Tuesday, February 17, 2009

Making Space for Real Issues

Although it seems almost impossible, there is a finite amount of time and bandwith to transmit all of the important information necessary to be a fully informed citizen. That means that there are important stories and ideas that just don't make it because they are drowned out by more commercially gripping garbage. I propose that we encourage all news and entertainment outlets to place a 90 day moratorium on anything having to do with:

1. The woman who just had octuplets
2. Bristol Palin’s motherhood
3. Installing granite countertops to help sell your house
4. Britney Spears and any other person who is famous primarily for being famous
5. Self-satisfied, often misinformed television political pundits

(This is by no means an exhaustive list. I invite others to add to mine so we can be as clear and comprehensive as possible on what we don't need to know about.)

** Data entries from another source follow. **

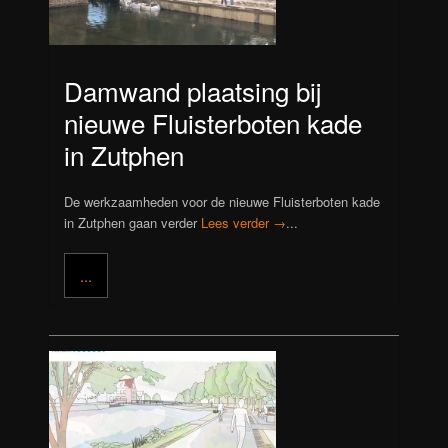
Damwand plaatsing bij
nieuwe Fluisterboten kade
in Zutphen
De werkzaamheden voor de nieuwe Fluisterboten kade
in Zutphen gaan verder
Lees verder →
...
...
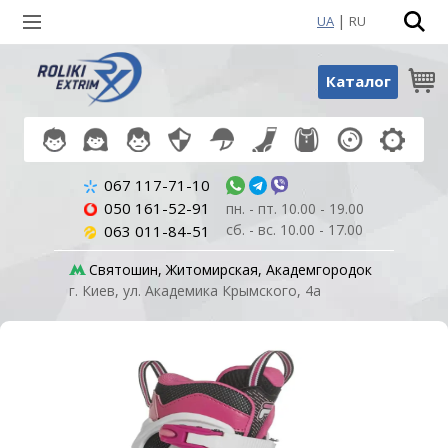
|
UA
RU
Поиск по товарам
Каталог
067 117-71-10
050 161-52-91
пн. - пт. 10.00 - 19.00
сб. - вс. 10.00 - 17.00
063 011-84-51
Святошин, Житомирская, Академгородок
г. Киев, ул. Академика Крымского, 4а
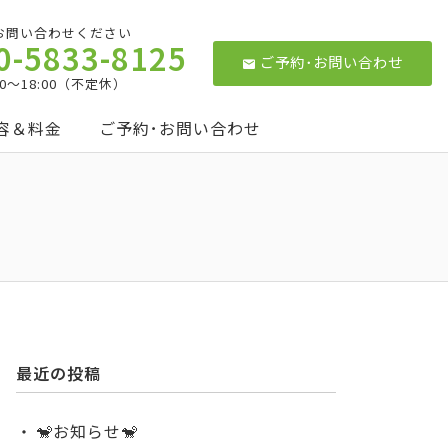
お問い合わせください
0-5833-8125
ご予約･お問い合わせ
:00～18:00（不定休）
容＆料金
ご予約･お問い合わせ
最近の投稿
🐒お知らせ🐒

If we all contributed $1 a year, we could come up with $300 million to start a second public television channel that would be exclusively devoted to subjects that we really need to know about. If you have ever surfed your 1000 cable channels, there isn't one yet.

2 comments:

Robert said...

Bravo! Let me know where to send my dollar, which I will happily part with, even though it is dear.

And to your list, I would add:

1. The past, present and/or future location of the rifles in the home of New York’s newest senator, Kirsten Gillibrand, and any other irrelevant information about her, or any of our other public servants.
2. Any further crap regarding the Michael Phelps marijuana “scandal”. Perhaps we could instead explore why he is held to a higher standard than even the most recent president of the United States. And to those who care so deeply: you’re no more likely to win a slew of gold medals than you are to work in the White House.
3. Anything at all that has anything to do with American Idol, and the rest of the crop of mind numbing “reality” shows which celebrate our culture’s mediocrity.

While my list could go on, please excuse me while I go remove the bee from my bonnet…

David H. said...

Could the chances of lake effect snow in Oswego, NY make the list since the chances are always 100%?